By identifying the causes of infections, the instrument can help doctors personalize therapies, reduce unnecessary antimicrobial prescribing, and reduce selection pressure for drug resistance.
"Antimicrobial resistance, just like COVID, it's a global issue so our market is global," she said. "However, we're starting in the US. It's a massive market."
To reach that market, Nostics has been looking for and establishing collaborations with US distributors, as well as seeking out experts on the need for such a device in US markets. The firm has raised about $7.5 million so far through venture capital investments and Dutch and European government funds and is trying to grab the attention of US investors for an ongoing Series A financing round.
In addition to the speed, portability, and lower cost per test, Rennen said the instrument's automated cloud-based interpretation of spectroscopy data reduces the risk of human error, and its digital output makes patient results available to surveillance systems, laboratories, and hospitals.
The instrument developed out of molecule detection work done by Nostics cofounders Rennen, Vincent Laban, Johan Verwey, and Rochelle Niemeijer at VSParticle, a nanotechnology spinout from Delft University of Technology in the Netherlands. The idea to use the technology in medical diagnostics formed, in part, from a colleague's sales trip to Japan in early 2020, when the country was dealing with the spread of COVID-19 aboard a harbored cruise ship and preparing for the Summer Olympic Games.

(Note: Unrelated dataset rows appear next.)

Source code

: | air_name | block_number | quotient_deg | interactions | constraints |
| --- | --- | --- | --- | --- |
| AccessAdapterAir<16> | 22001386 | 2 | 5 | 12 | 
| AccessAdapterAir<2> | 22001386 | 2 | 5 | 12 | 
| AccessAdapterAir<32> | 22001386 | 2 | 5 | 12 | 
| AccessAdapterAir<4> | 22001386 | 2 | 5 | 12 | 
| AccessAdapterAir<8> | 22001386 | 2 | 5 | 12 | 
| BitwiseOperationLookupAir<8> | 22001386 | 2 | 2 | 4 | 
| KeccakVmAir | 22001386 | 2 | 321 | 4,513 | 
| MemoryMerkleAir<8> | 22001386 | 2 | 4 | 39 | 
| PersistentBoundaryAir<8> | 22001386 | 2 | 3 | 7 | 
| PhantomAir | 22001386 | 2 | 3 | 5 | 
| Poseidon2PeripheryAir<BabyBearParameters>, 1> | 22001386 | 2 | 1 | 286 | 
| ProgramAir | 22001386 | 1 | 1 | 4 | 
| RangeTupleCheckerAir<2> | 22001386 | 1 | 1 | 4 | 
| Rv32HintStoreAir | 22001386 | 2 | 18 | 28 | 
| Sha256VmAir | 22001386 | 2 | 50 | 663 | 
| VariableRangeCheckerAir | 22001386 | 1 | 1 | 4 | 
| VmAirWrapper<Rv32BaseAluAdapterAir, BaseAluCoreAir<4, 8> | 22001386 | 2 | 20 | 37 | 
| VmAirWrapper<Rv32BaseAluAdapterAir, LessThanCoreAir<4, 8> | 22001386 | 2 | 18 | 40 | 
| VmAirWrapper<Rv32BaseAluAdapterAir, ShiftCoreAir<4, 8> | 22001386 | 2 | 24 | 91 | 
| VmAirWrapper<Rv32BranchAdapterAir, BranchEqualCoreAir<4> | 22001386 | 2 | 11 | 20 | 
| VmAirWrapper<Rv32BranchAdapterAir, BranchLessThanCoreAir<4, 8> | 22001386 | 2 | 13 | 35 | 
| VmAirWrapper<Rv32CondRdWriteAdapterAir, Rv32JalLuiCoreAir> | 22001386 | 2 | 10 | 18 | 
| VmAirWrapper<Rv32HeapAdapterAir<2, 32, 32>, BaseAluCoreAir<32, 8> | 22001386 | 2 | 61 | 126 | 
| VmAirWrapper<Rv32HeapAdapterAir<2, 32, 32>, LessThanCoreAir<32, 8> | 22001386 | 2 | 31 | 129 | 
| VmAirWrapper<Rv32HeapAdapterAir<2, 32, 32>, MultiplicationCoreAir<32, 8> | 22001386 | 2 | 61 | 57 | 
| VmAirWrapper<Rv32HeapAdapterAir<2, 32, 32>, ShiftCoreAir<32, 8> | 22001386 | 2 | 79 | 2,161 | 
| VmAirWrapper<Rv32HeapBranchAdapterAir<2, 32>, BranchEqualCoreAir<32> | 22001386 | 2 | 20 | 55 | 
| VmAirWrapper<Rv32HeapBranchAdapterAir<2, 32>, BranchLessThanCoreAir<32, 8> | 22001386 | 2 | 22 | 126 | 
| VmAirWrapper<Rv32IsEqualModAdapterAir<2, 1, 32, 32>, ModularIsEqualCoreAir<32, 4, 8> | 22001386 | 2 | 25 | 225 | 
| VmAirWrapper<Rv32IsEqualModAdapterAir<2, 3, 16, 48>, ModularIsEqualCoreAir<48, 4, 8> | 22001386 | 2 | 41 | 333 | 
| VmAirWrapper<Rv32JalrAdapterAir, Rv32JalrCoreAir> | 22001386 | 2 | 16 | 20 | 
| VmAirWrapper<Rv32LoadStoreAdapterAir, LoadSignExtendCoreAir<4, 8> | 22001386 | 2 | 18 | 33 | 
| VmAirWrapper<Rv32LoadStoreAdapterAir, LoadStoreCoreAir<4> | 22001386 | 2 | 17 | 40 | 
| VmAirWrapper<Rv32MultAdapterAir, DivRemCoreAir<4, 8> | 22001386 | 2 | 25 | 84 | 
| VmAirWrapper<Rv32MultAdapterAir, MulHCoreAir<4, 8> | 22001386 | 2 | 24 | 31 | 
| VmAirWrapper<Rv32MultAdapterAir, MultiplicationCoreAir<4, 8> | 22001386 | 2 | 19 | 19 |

"We quit our jobs, and we decided to go for it right in the middle of a lockdown," Rennen said. "So, it was an exciting time, to be honest, but we felt like we had to do it."
The firm has already commercialized a separate COVID-19 antigen test, a three-minute point-of-care lateral flow assay that is read by the firm's CE-IVD marked immunofluorescence antibody assay instrument, Virus-ID. Rennen also acknowledged that many more point-of-care PCR assays have come to market since the start of the pandemic, which has been great for bringing testing closer to patients.
Nostics has focused on developing a testing system that can be used in remote locations, needs little electricity, and can be run with limited training so the company can bring testing closer to patients and prescribers.
Another company in the portable point-of-care testing market, Nanomix, has been striking commercialization deals for its eLab electrochemical analyzer, a handheld instrument that has solid-state sensors and a pneumatic sample control system so it can be used even in challenging environments such as ambulances, helicopters, and crowded emergency rooms. Like Nostics, Nanomix is competing in the sepsis and critical infection market with its S1 infection panel.
Nanomix CEO Thomas Schlumpberger said point-of-care companies have the challenge of delivering the accuracy of a laboratory but also the opportunity to help deliver more ambulatory or at-home care that could reduce unnecessary trips to emergency rooms, lower healthcare costs, and allow recovery at home for more conditions.
"As a point-of-care platform or as a point-of-care product, you have to be as accurate in terms of sensitivity and specificity as the central lab," Schlumpberger said. "Otherwise, the doctor will not look at you."
Rennen said Nostics does not yet have any published data but its internal study results show the test works, and the company is working with FDA officials to determine how to validate its findings. The internal results suggest the device can distinguish between even genetically similar bacteria such as Shigella, Escherichia coli, and Shiga toxin-producing E. coli, she said.